Figure 4 presents a narrow window of time from this same data sample to better show the denoised values. The plot illustrates how the WD values have a higher tendency to reach the outliers than the AD values, as mentioned in Subsection 3.1. However, in the combination of both denoising methods, close to manual performance is achieved in filtering outliers.

Figure 4

Figure 4. Zoom in from Figure 3. Denoising process on a temperature data sample with noisy episodes from leg 4. WD values are shown in orange and AD values after one iteration are shown in gray.

In Figure 5, we present the corresponding salinity data of the time interval from Figure 3 (temperature). The downwards spikes show a typical noisy behavior of this sort of salinity data Umbert et al. (2022), which is successfully filtered by the algorithm, as these points are labeled with QC = 3 (pink) or QC = 4 (red). Recall that thresholds in use for salinity are [t₁,t₂,t₃] = [0.007,0.015,0.05]. Note that some of these distant outliers are being labeled as probably bad, even when they fall far apart from the main signal feature. This can be easily addressed by shifting t₃ toward t₂. However, being t₂ the most relevant threshold to the study, it was chosen not to do so in order to better show the behavior of the algorithm.

Figure 5

Figure 5. Denoising process on a salinity data sample with noisy episodes from leg 4 corresponding to Figure 3 time interval. WD values are shown in orange, and AD values after two iterations are shown in gray. The downward spikes are characteristic of this type of data, typically caused by air bubbles going through the conductivity sensor.

Also recall that in the case of salinity, two rounds of AD were needed, resulting in the following steps of processing: (a) the WD values are computed, (b) these values are compared to the original data and QC labels are set, (c) AD values are computed for points with QC< 3 (first round of AD), (d) these values are compared to the original data and QC labels are set in a non-decreasing way, (e) AD values are produced with the remaining data with QC< 3 (second round of AD), and (f) these values (from second AD round) are compared to the original data and QC labels are set in a non-decreasing way.

The plots for salinity are shown as AD values, the ones resulting from the second round of AD denoising together with those points that were involved in round 1 but not in round 2, that is, the points that were already labeled as “bad” or “probably bad” in round 1.

Figure 6 presents salinity data on the same time window as Figure 4. It provides a clear example of how WD tends to reach distant outliers. The plot also shows how the presence of such an outlier induces oscillation on the surrounding WD values. Therefore, even if a high percentage of these points is still being labeled as “bad” or “probably bad” through WD, AD has shown to be valuable in cleaning the remaining outliers.

○ ○ ○ ○ ○ ○ ○

List of tasks
#1 Reproduce the part of the passage on denoising temperature and salinity data starting with "Figure 6 presents" and going on through "the remaining outliers.".
#2 Extend the passage on denoising temperature and salinity data, picking up after its final sentence.

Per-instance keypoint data
○ ○ ○ ○ ○ ○ ○

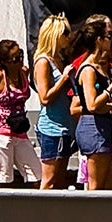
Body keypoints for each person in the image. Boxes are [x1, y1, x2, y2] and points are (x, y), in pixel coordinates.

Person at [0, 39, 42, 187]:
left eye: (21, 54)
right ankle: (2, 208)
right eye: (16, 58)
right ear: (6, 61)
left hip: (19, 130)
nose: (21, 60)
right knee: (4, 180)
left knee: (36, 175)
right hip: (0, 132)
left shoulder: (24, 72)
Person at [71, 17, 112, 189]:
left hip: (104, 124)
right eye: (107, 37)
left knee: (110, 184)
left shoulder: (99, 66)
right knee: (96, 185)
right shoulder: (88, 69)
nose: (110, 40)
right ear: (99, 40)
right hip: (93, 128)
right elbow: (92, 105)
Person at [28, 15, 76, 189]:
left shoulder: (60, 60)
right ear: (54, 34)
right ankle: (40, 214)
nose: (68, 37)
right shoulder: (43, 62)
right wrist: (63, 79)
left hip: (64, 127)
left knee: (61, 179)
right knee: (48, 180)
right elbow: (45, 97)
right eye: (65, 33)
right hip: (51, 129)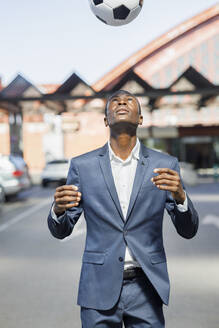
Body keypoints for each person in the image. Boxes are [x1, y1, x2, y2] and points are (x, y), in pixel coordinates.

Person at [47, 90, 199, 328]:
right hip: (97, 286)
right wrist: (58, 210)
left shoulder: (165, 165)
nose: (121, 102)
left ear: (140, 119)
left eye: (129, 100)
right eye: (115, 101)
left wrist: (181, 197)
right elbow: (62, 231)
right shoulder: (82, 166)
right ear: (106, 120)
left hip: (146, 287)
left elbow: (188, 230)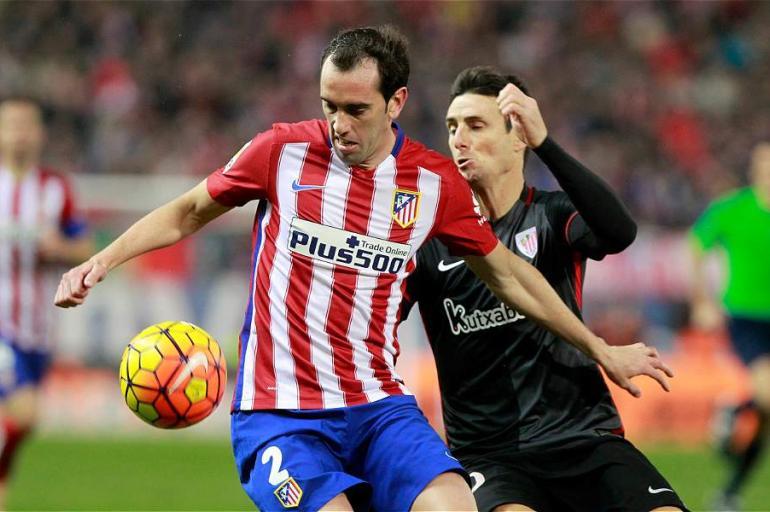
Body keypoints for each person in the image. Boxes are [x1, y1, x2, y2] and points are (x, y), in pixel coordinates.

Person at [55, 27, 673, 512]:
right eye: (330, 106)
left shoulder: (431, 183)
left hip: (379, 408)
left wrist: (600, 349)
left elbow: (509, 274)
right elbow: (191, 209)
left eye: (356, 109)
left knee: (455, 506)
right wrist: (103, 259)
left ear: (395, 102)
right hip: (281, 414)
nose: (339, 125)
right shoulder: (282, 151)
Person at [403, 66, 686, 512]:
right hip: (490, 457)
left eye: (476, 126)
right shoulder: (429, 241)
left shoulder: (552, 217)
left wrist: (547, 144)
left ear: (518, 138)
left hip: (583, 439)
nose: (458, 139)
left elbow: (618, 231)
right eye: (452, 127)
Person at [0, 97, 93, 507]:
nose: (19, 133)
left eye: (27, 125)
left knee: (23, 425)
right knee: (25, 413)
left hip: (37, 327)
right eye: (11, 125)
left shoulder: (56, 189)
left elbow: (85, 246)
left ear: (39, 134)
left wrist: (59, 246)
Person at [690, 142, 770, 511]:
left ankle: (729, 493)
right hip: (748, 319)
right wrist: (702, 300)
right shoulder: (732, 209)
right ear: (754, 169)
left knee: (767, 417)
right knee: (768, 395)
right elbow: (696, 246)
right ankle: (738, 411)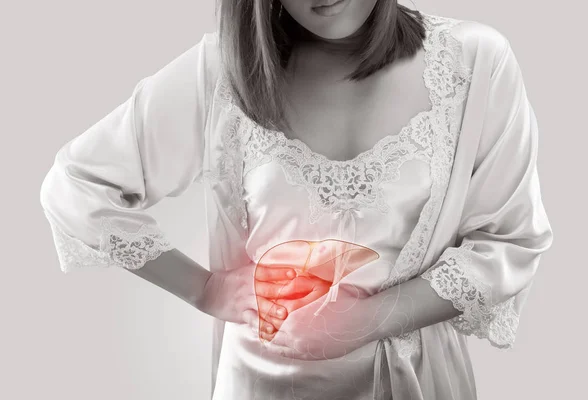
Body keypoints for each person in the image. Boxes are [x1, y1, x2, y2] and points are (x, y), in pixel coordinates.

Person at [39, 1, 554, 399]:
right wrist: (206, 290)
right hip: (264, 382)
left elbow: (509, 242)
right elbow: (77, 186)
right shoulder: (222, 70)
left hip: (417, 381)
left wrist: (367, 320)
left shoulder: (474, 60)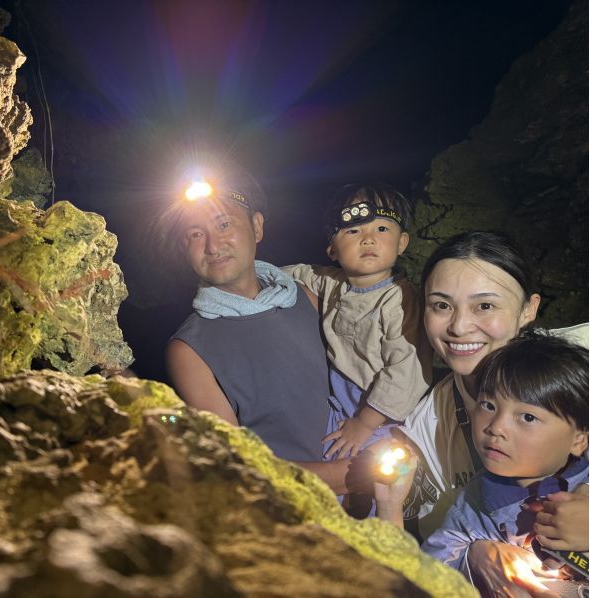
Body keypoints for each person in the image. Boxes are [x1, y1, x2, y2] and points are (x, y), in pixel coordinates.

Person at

○ ○ ○ ○ ○ ○ ○

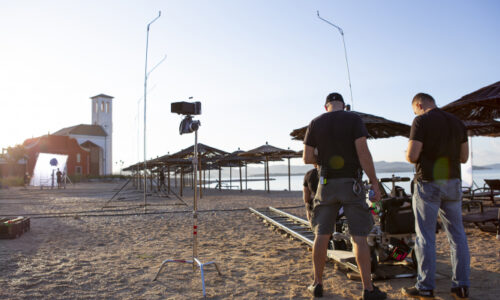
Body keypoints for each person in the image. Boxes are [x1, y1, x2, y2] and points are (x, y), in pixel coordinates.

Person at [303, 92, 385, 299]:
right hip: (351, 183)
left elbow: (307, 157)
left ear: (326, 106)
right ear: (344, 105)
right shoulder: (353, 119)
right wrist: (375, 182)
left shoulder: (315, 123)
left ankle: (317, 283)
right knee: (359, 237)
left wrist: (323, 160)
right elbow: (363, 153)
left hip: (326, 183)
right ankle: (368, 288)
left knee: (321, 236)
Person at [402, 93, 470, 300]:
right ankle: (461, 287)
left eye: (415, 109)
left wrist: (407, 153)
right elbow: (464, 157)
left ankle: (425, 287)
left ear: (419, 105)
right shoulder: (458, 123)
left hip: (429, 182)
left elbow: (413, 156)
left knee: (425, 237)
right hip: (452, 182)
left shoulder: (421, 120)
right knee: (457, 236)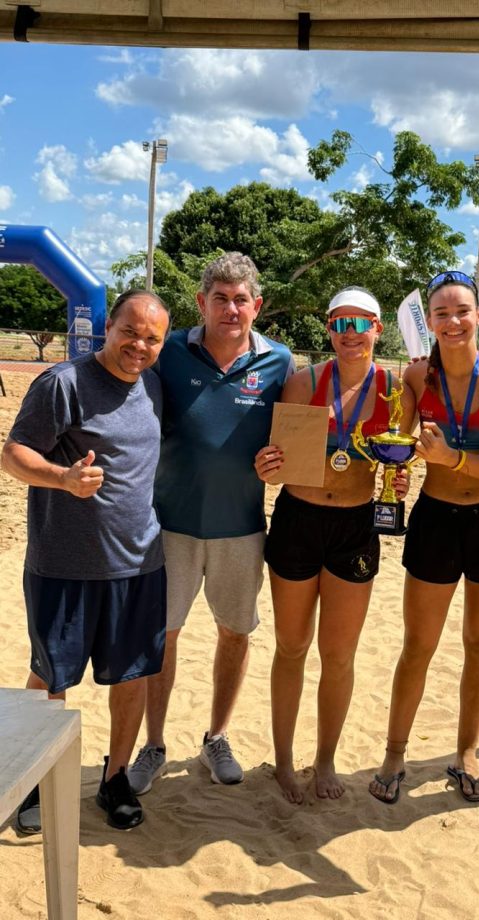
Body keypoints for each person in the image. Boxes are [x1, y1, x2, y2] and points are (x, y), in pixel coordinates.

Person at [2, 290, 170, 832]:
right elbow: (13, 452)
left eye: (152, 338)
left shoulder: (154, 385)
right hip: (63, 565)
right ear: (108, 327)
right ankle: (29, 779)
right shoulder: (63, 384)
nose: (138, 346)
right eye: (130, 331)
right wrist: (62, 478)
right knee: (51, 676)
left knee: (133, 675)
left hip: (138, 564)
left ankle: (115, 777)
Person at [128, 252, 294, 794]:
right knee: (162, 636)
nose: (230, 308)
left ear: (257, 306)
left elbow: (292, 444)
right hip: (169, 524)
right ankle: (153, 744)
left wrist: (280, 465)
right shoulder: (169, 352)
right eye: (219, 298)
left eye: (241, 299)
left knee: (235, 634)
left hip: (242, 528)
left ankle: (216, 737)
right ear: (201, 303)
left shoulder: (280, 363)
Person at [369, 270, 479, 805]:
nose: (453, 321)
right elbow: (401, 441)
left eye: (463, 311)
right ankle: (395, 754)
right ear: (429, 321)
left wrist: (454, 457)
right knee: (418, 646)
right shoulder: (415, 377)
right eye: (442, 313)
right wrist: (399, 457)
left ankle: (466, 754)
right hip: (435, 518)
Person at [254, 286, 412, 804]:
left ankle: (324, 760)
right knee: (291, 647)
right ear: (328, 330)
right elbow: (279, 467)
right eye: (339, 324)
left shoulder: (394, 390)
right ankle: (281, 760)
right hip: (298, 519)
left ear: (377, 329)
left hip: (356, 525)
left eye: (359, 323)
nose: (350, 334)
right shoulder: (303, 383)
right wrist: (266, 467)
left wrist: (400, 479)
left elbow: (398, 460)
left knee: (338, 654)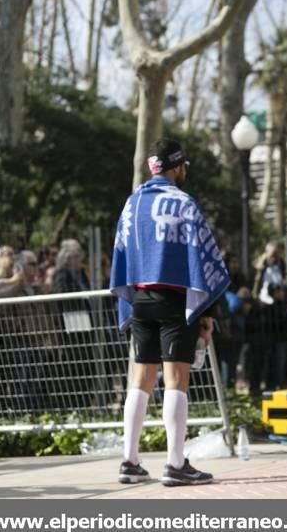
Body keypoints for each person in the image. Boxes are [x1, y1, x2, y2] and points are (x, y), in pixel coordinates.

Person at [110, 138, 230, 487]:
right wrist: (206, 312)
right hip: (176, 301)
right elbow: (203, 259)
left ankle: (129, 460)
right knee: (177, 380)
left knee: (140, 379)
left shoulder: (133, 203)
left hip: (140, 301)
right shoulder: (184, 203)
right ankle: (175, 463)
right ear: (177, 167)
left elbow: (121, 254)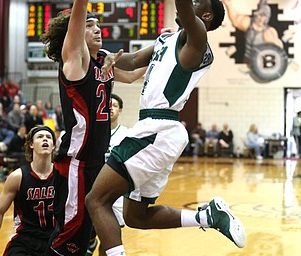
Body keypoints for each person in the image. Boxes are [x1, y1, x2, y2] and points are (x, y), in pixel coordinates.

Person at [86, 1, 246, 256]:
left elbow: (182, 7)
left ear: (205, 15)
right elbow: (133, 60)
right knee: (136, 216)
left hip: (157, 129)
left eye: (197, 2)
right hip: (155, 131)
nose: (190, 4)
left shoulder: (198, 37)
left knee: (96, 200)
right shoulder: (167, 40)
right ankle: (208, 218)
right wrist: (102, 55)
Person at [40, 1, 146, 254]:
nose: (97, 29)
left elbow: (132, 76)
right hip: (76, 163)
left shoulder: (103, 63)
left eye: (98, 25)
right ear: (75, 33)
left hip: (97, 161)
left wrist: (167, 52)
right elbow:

○ ○ ○ ○ ○ ○ ○

Numbered responses
#1
Figure 6 presents salinity data on the same time window as Figure 4. It provides a clear example of how WD tends to reach distant outliers. The plot also shows how the presence of such an outlier induces oscillation on the surrounding WD values. Therefore, even if a high percentage of these points is still being labeled as “bad” or “probably bad” through WD, AD has shown to be valuable in cleaning the remaining outliers.

#2
Figure 6

Figure 6. Zoom in from Figure 5. Denoising process on a salinity data sample with noisy episodes from leg 4. WD values are shown in orange, and AD values after two iterations are shown in gray.

4.2 Data filtering on Legs 2, 3, and 4

This subsection presents a set of figures showing a global view of how the algorithm worked on Legs 2, 3, and 4 (Figures 7–13). The thresholds that were used are presented together with the percentages of each quality flag.

Figure 7

Figure 7. Temperature data during Leg 2 of the race, with WD and AD filtering applied. The table shows the settings of the filtering method and the percentages of quality control labels in the output.

Figure 8

Figure 8. Salinity data during Leg 2 of the race, with WD and AD filtering applied. The table shows the settings of the filtering method and the percentages of quality control labels in the output.

Figure 9

Figure 9. Temperature data during Leg 3 of the race, with WD and AD filtering applied. The table shows the settings of the filtering method and the percentages of quality control labels in the output.

Figure 10

Figure 10. Salinity data during Leg 3 of the race, with WD and AD filtering applied. The table shows the settings of the filtering method and the percentages of quality control labels in the output.

Figure 11

Figure 11. Temperature data during Leg 4 of the race, with WD and AD filtering applied. The table shows the settings of the filtering method and the percentages of quality control labels in the output.

Figure 12

Figure 12. Salinity data during Leg 4 of the race, with WD and AD filtering applied. The table shows the settings of the filtering method and the percentages of quality control labels in the output.

Figure 13

Figure 13. Leg 2 filtered data from denoising (gray) and final data (black) with a +0.130 bias correction.

4.3 Salinity bias analysis

Table 3 shows the resulting biases from water samples for all Legs. It also shows how the sensor was under-measuring salinity at all times, recording the less biased results in Leg 3 and showing the greatest bias value -in absolute terms- at the end of Leg 4.

As described in subsection 3.2, the bias is taken as the mean value from Table 3, which is −0.127. Imposing a 95% confidence, an imprecision of 0.115 is obtained for this value. Therefore, all salinity data are to be shifted +0.13 and to be considered with ±0.1 precision.

4.4 Oceanographic observations

The filtered sea surface salinity and temperature (Figure 14) maps reveal distinct hydrographic structures as the vessel navigates the Subantarctic Zone during Legs 2 and 3. South of 40°S, along the path of the Antarctic Circumpolar Current, clear gradients in both T and S are observed, especially in the Pacific and Indian sectors.

Figure 14

Figure 14. Temperature (left) and salinity (right) along Leg 2 (Nov 5 – Dec 28, 2023) and Leg 3 (Jan 14 – Feb 27, 2024).

Salinity values range from approximately 33.5 to 35.5, showing a freshening trend near 50–60°S (likely due to Antarctic surface waters and precipitation influence) and increasing sharply north of the Subantarctic Front (SAF), where subtropical waters dominate Chapman et al. (2020). The temperature distribution follows a similar pattern, with colder waters (5–10°C) near 60°S and warmer values (up to 20°C) closer to 40°S, marking the transition across the SAF and Subtropical Front (STF).

The temperature (left panel; Figure 15) and salinity (right panel; Figure 15) distributions along leg 4 reveal a clear latitudinal gradient consistent with large-scale oceanographic structures in the Atlantic Ocean.

Figure 15

Figure 15. Temperature (left) and salinity (right) along Leg 4 (Mar 5 – Apr 16, 2024).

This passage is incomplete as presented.